* Start ENTRIES *

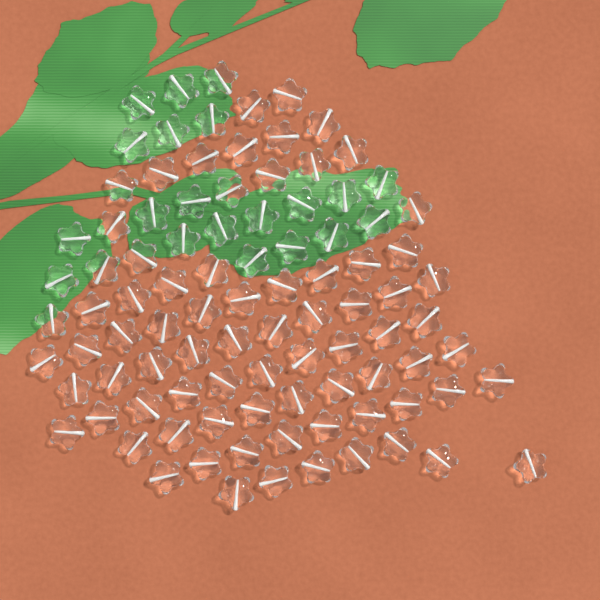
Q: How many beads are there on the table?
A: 96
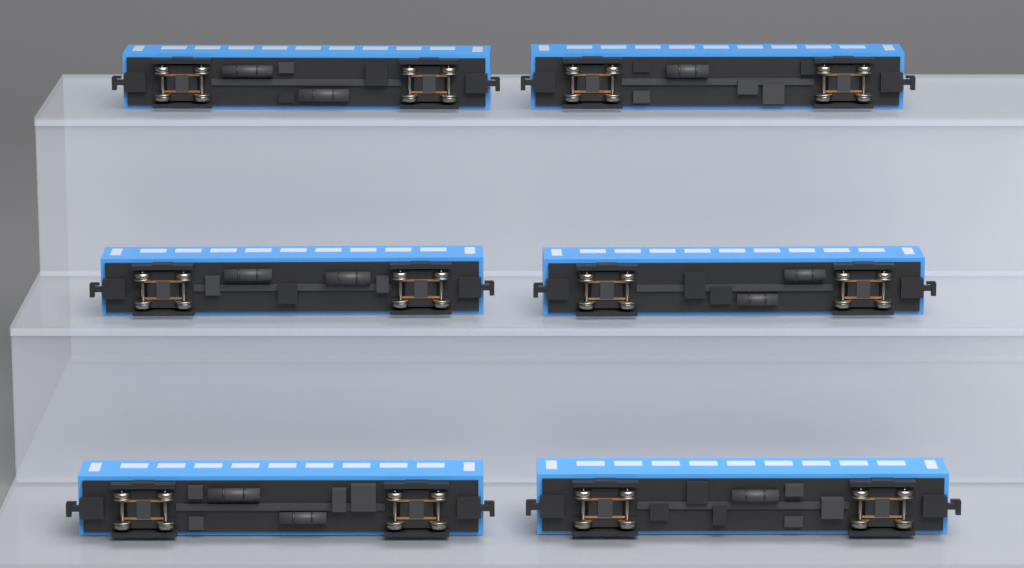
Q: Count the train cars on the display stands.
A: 6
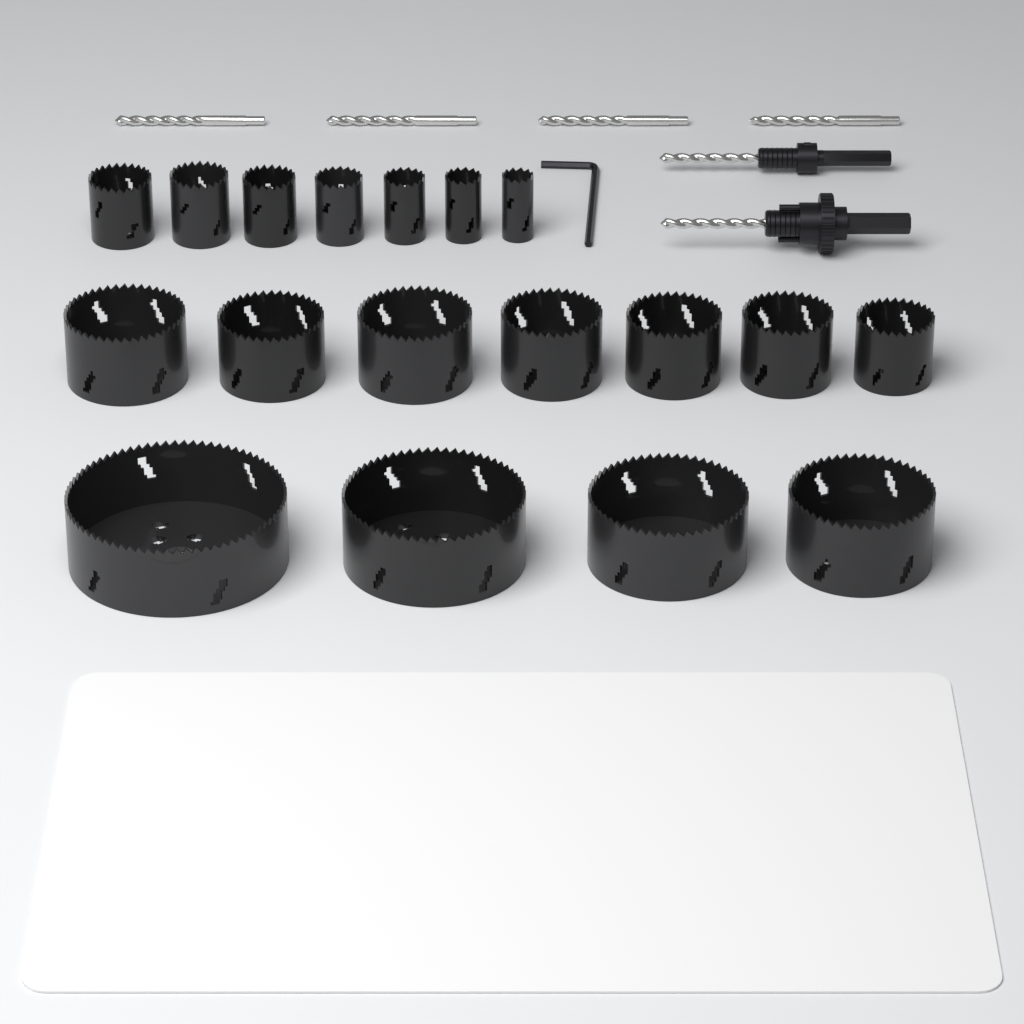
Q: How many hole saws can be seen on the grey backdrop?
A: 18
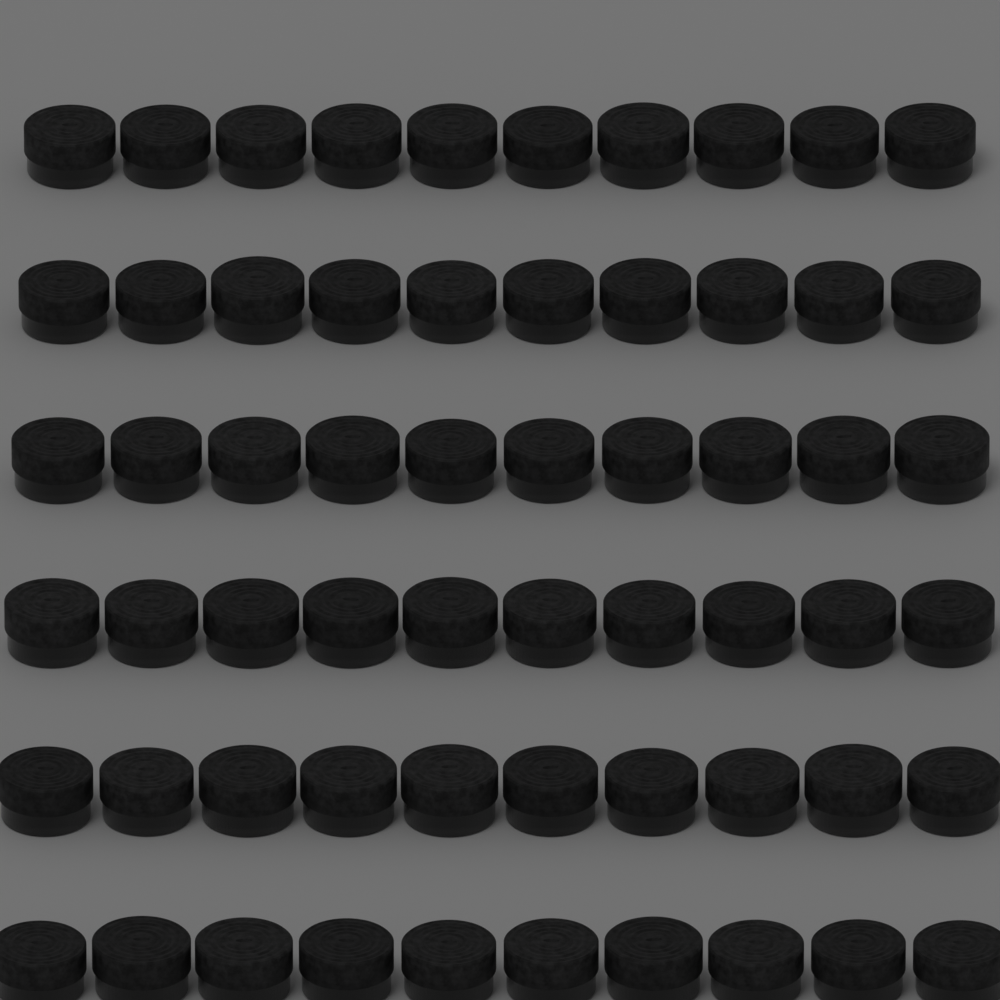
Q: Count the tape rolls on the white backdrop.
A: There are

* End ENTRIES *

PROBLEM DETAILS
Rewrite everything from the line containing "Q: Count the tape" through the end of the items as a JSON list of strings, one string per line, leaving out blank lines.

RESULT FOR THIS TASK
[
  "Q: Count the tape rolls on the white backdrop.",
  "A: There are"
]